• TO DO: Copy, from the data below, each line that has the word "join".

Code change snippets:
※

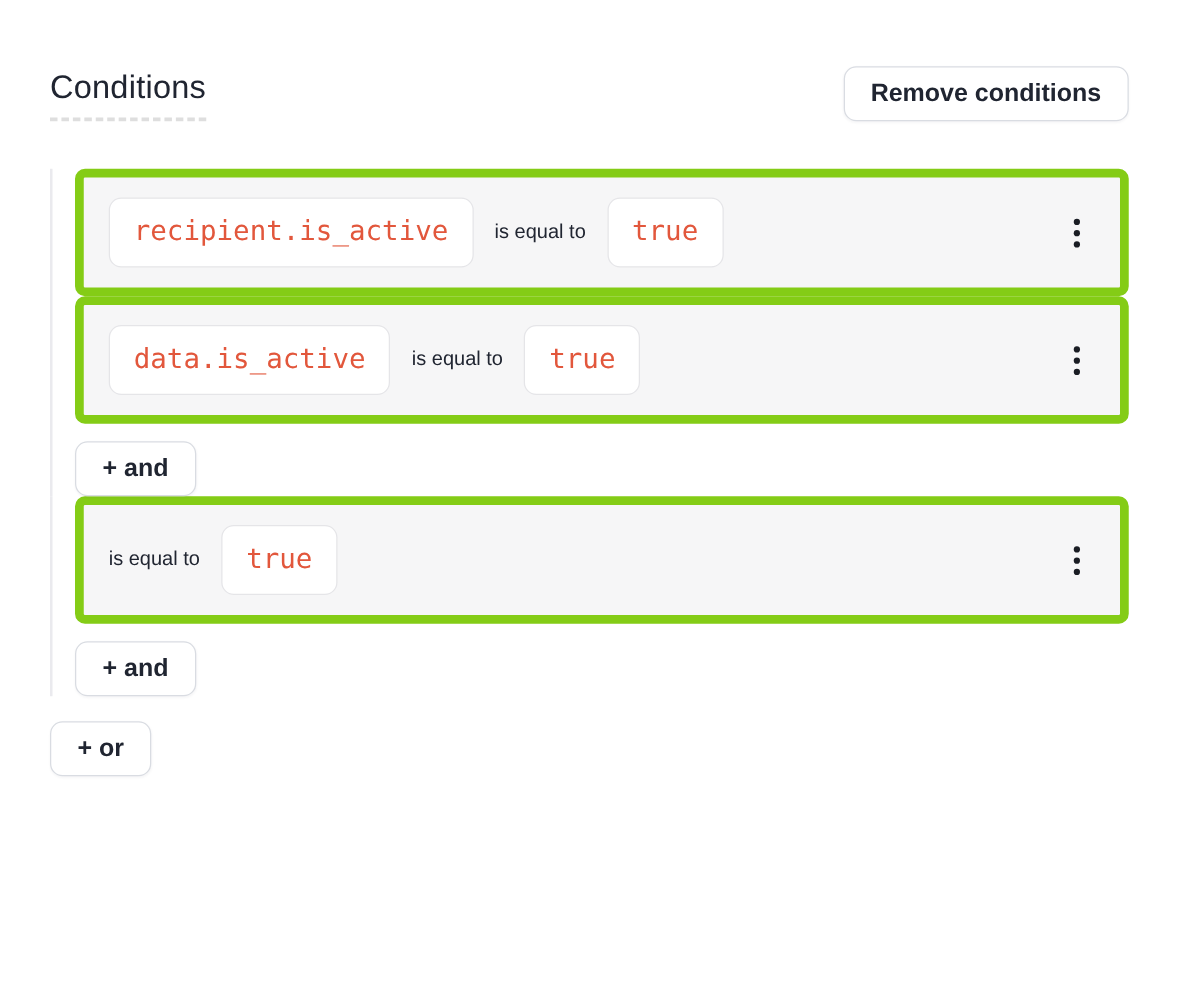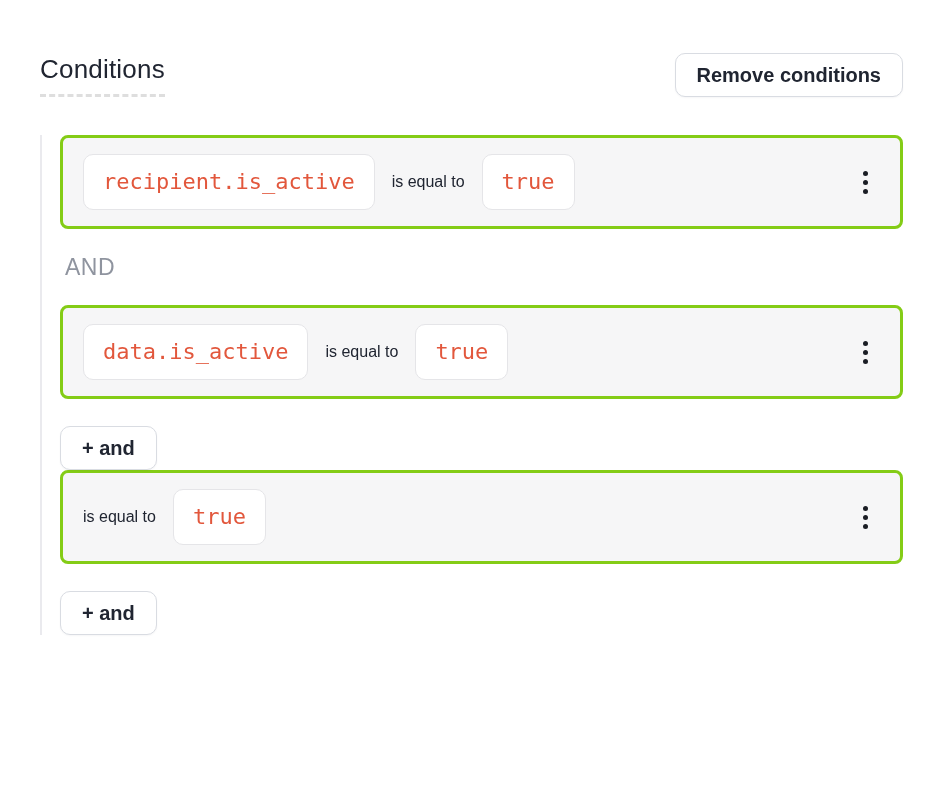--- a/index.html
+++ b/index.html
@@ -47,21 +47,21 @@
     box-shadow: 0 1px 2px rgba(20,24,40,0.04);
     white-space: nowrap;
   }
   
   .group {
     border-left: 2px solid #eaeaee;
     padding-left: 18px;
   }
   .cond-card {
     background: #f6f6f7;
-    border: 3px solid #84cc16;
+    border: 7px solid #84cc16;
     border-radius: 8px;
     padding: 16px 20px;
     display: flex;
     align-items: center;
     gap: 17px;
   }
   .pill {
     background: #ffffff;
     border: 1px solid #e5e5e8;
     border-radius: 10px;
@@ -100,21 +100,21 @@
   }
   .join-label {
     font-size: 23px;
     font-weight: 500;
     letter-spacing: 0.5px;
     color: #8f949f;
     line-height: 28px;
     margin: 24px 0;
   }
   .join-label.inner { margin-left: 5px; }
-  .add-and { margin-top: 27px; }
+  .add-and { margin-top: 14px; }
   .add-or  { margin-top: 20px; }
 </style>
 </head>
 <body>
 
 <div class="container">
 
   <div class="header">
     <h1 class="page-title">Conditions</h1>
     <button class="btn">Remove conditions</button>
@@ -129,21 +129,20 @@
       <span class="pill">true</span>
       <button class="kebab">
         <span style="display:flex;flex-direction:column;gap:4px;">
             <i></i>
             <i></i>
             <i></i>
           </span>
       </button>
     </div>
 
-    <div class="join-label inner">AND</div>
 
     <div class="cond-card">
       <span class="pill">data.is_active</span>
       <span class="operator">is equal to</span>
       <span class="pill">true</span>
       <button class="kebab">
         <span style="display:flex;flex-direction:column;gap:4px;">
             <i></i>
             <i></i>
             <i></i>
@@ -166,14 +165,15 @@
             <i></i>
             <i></i>
             <i></i>
           </span>
       </button>
     </div>
 
     <button class="btn add-and">+ and</button>
   </section>
 
+  <button class="btn add-or">+ or</button>
 
 </div>
 
 </body></html>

※

• ANSWER TO THIS TASK:
   .join-label {
   .join-label.inner { margin-left: 5px; }
-    <div class="join-label inner">AND</div>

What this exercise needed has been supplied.